*Exercise input*
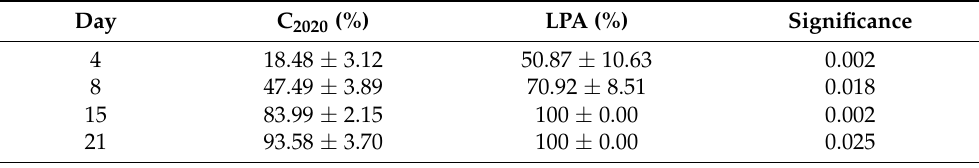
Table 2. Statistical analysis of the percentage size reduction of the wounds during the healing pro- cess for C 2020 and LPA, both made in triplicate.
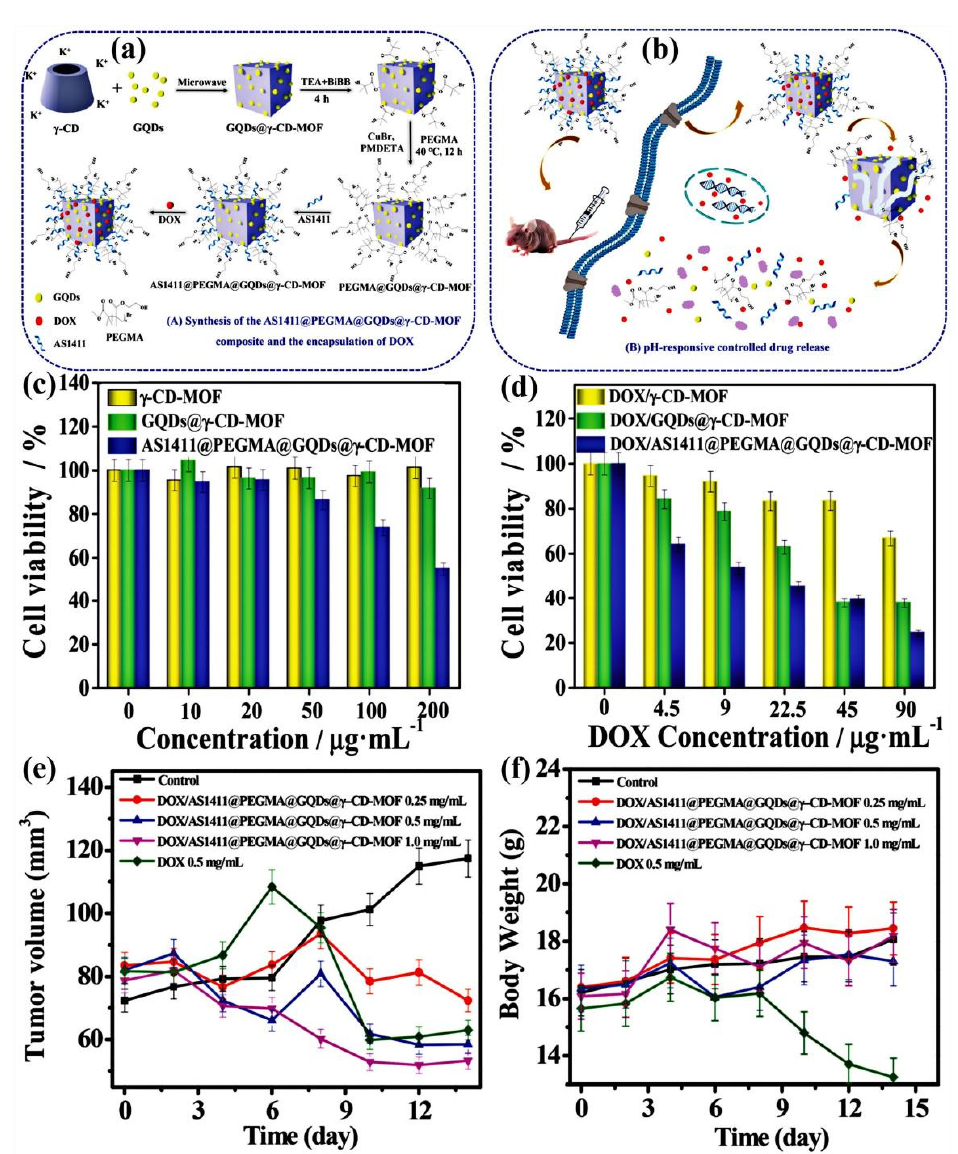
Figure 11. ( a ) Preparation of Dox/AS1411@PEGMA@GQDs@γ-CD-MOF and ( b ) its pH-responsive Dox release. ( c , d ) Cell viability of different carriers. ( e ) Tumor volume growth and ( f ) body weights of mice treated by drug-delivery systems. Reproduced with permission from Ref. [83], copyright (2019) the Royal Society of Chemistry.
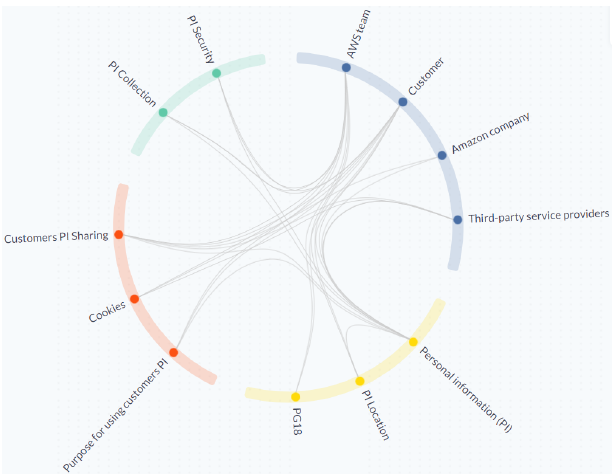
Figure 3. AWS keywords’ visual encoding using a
==
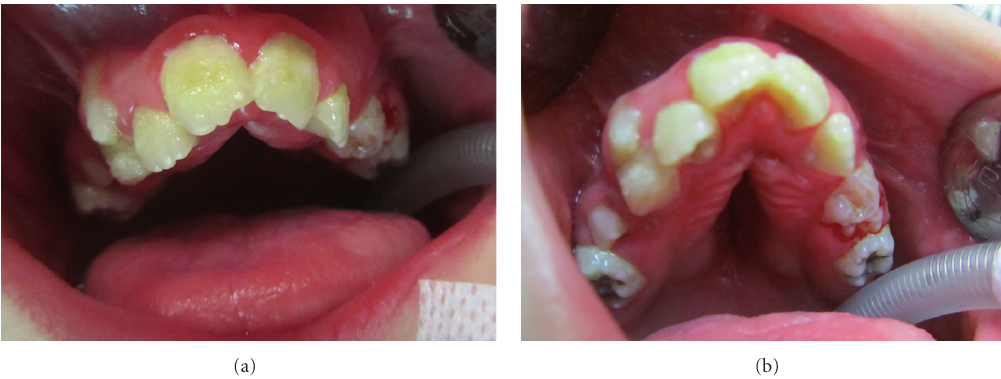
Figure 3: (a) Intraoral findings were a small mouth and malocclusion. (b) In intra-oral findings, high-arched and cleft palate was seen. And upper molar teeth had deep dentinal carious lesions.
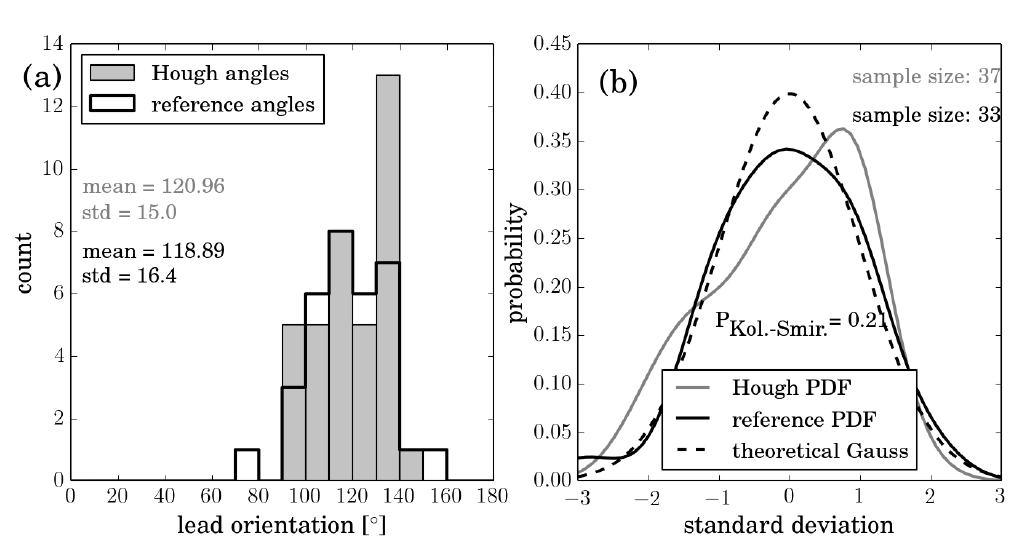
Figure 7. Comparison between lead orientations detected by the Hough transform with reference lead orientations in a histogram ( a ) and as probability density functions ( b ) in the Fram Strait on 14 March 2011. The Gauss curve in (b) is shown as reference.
--
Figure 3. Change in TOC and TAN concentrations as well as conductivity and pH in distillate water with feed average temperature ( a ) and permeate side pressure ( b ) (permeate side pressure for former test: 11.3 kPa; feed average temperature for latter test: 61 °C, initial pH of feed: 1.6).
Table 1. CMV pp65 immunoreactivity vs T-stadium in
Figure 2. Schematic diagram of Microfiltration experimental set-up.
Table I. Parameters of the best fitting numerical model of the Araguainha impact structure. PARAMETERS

*What is expected*
In how many lines of the data does the string "Table" appear? Only the number should be given.

*Your response*
3